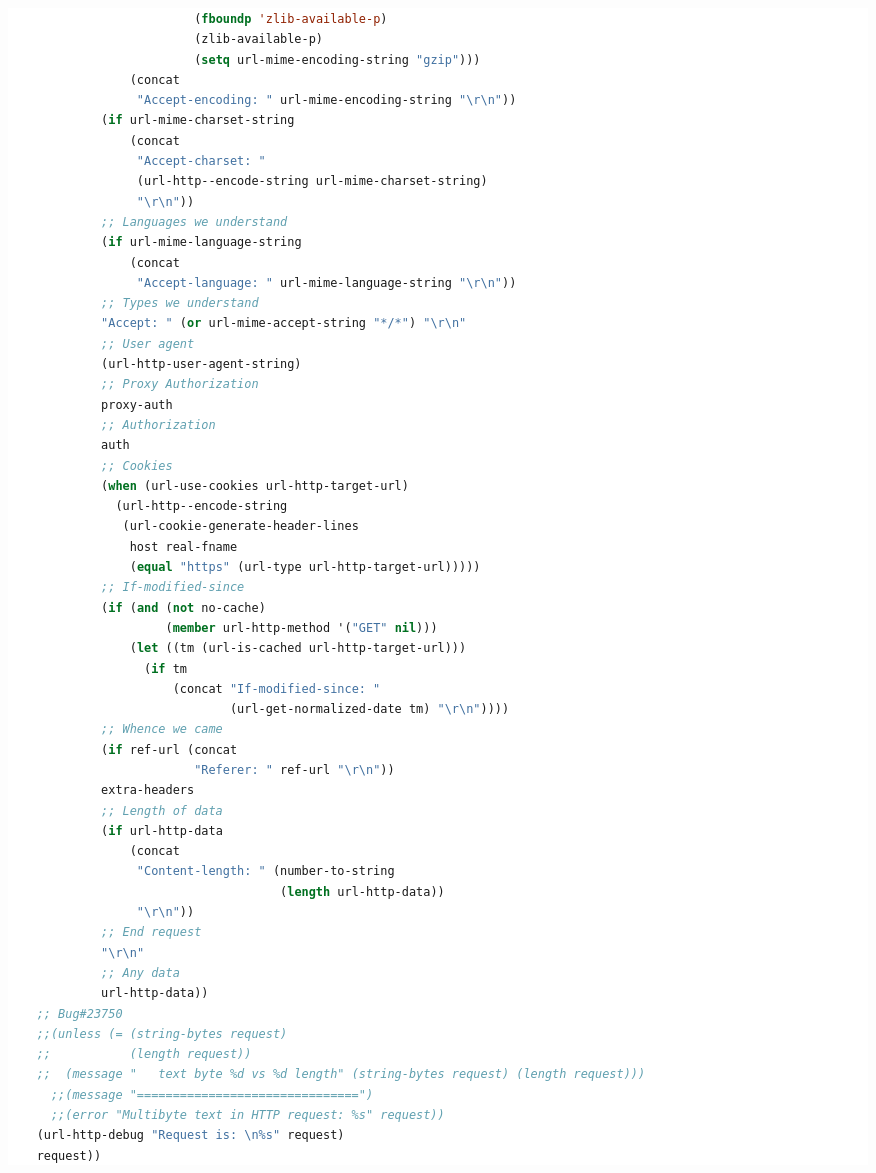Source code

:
 ``` commonlisp
                          (fboundp 'zlib-available-p)
                          (zlib-available-p)
                          (setq url-mime-encoding-string "gzip")))
                 (concat
                  "Accept-encoding: " url-mime-encoding-string "\r\n"))
             (if url-mime-charset-string
                 (concat
                  "Accept-charset: "
                  (url-http--encode-string url-mime-charset-string)
                  "\r\n"))
             ;; Languages we understand
             (if url-mime-language-string
                 (concat
                  "Accept-language: " url-mime-language-string "\r\n"))
             ;; Types we understand
             "Accept: " (or url-mime-accept-string "*/*") "\r\n"
             ;; User agent
             (url-http-user-agent-string)
             ;; Proxy Authorization
             proxy-auth
             ;; Authorization
             auth
             ;; Cookies
             (when (url-use-cookies url-http-target-url)
               (url-http--encode-string
                (url-cookie-generate-header-lines
                 host real-fname
                 (equal "https" (url-type url-http-target-url)))))
             ;; If-modified-since
             (if (and (not no-cache)
                      (member url-http-method '("GET" nil)))
                 (let ((tm (url-is-cached url-http-target-url)))
                   (if tm
                       (concat "If-modified-since: "
                               (url-get-normalized-date tm) "\r\n"))))
             ;; Whence we came
             (if ref-url (concat
                          "Referer: " ref-url "\r\n"))
             extra-headers
             ;; Length of data
             (if url-http-data
                 (concat
                  "Content-length: " (number-to-string
                                      (length url-http-data))
                  "\r\n"))
             ;; End request
             "\r\n"
             ;; Any data
             url-http-data))
    ;; Bug#23750
    ;;(unless (= (string-bytes request)
    ;;           (length request))
    ;;  (message "   text byte %d vs %d length" (string-bytes request) (length request)))
      ;;(message "===============================")
      ;;(error "Multibyte text in HTTP request: %s" request))
    (url-http-debug "Request is: \n%s" request)
    request))
```
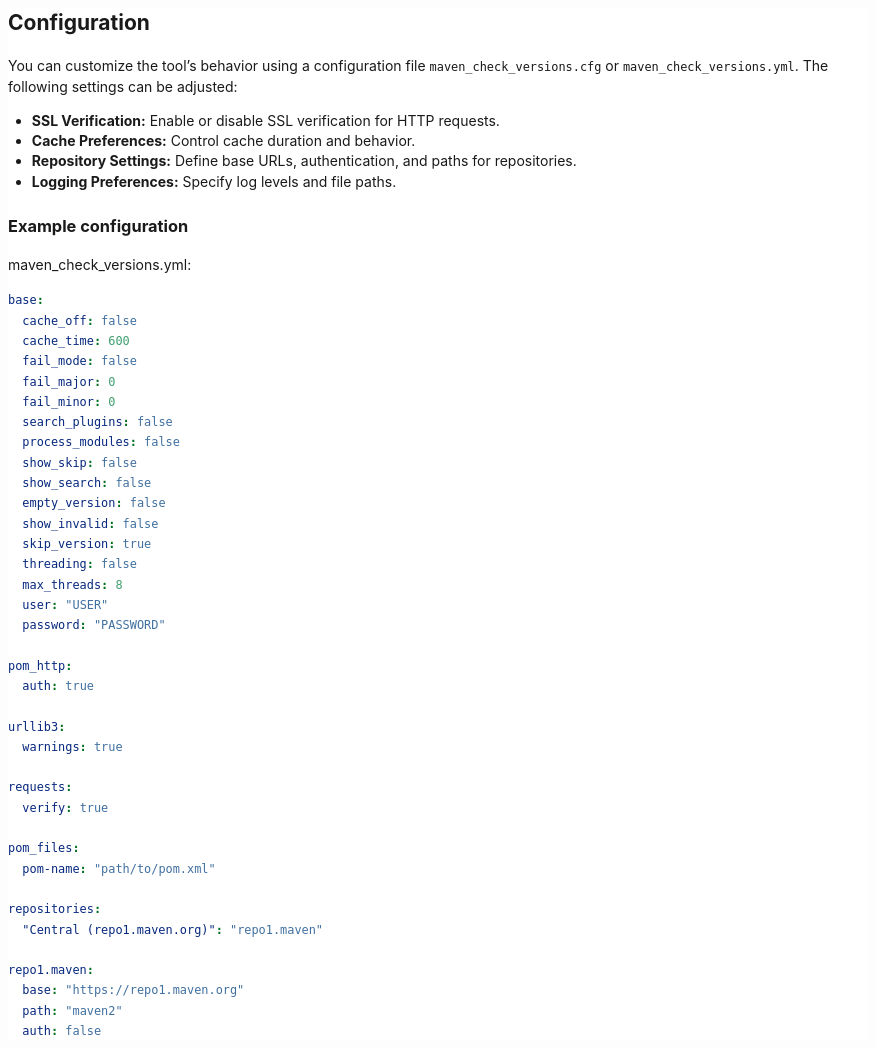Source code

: 
## Configuration

You can customize the tool’s behavior using a configuration file `maven_check_versions.cfg` or `maven_check_versions.yml`.
The following settings can be adjusted:

- **SSL Verification:** Enable or disable SSL verification for HTTP requests.
- **Cache Preferences:** Control cache duration and behavior.
- **Repository Settings:** Define base URLs, authentication, and paths for repositories.
- **Logging Preferences:** Specify log levels and file paths.

### Example configuration

maven_check_versions.yml:
```maven_check_versions.yml
base:
  cache_off: false
  cache_time: 600
  fail_mode: false
  fail_major: 0
  fail_minor: 0
  search_plugins: false
  process_modules: false
  show_skip: false
  show_search: false
  empty_version: false
  show_invalid: false
  skip_version: true
  threading: false
  max_threads: 8
  user: "USER"
  password: "PASSWORD"

pom_http:
  auth: true

urllib3:
  warnings: true

requests:
  verify: true

pom_files:
  pom-name: "path/to/pom.xml"

repositories:
  "Central (repo1.maven.org)": "repo1.maven"

repo1.maven:
  base: "https://repo1.maven.org"
  path: "maven2"
  auth: false
```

------------------------------------

■ PROMPT
Spot the lines above that mention "behavior" and copy them.

■ SOLUTION FOR THIS PROBLEM
You can customize the tool’s behavior using a configuration file `maven_check_versions.cfg` or `maven_check_versions.yml`.
- **Cache Preferences:** Control cache duration and behavior.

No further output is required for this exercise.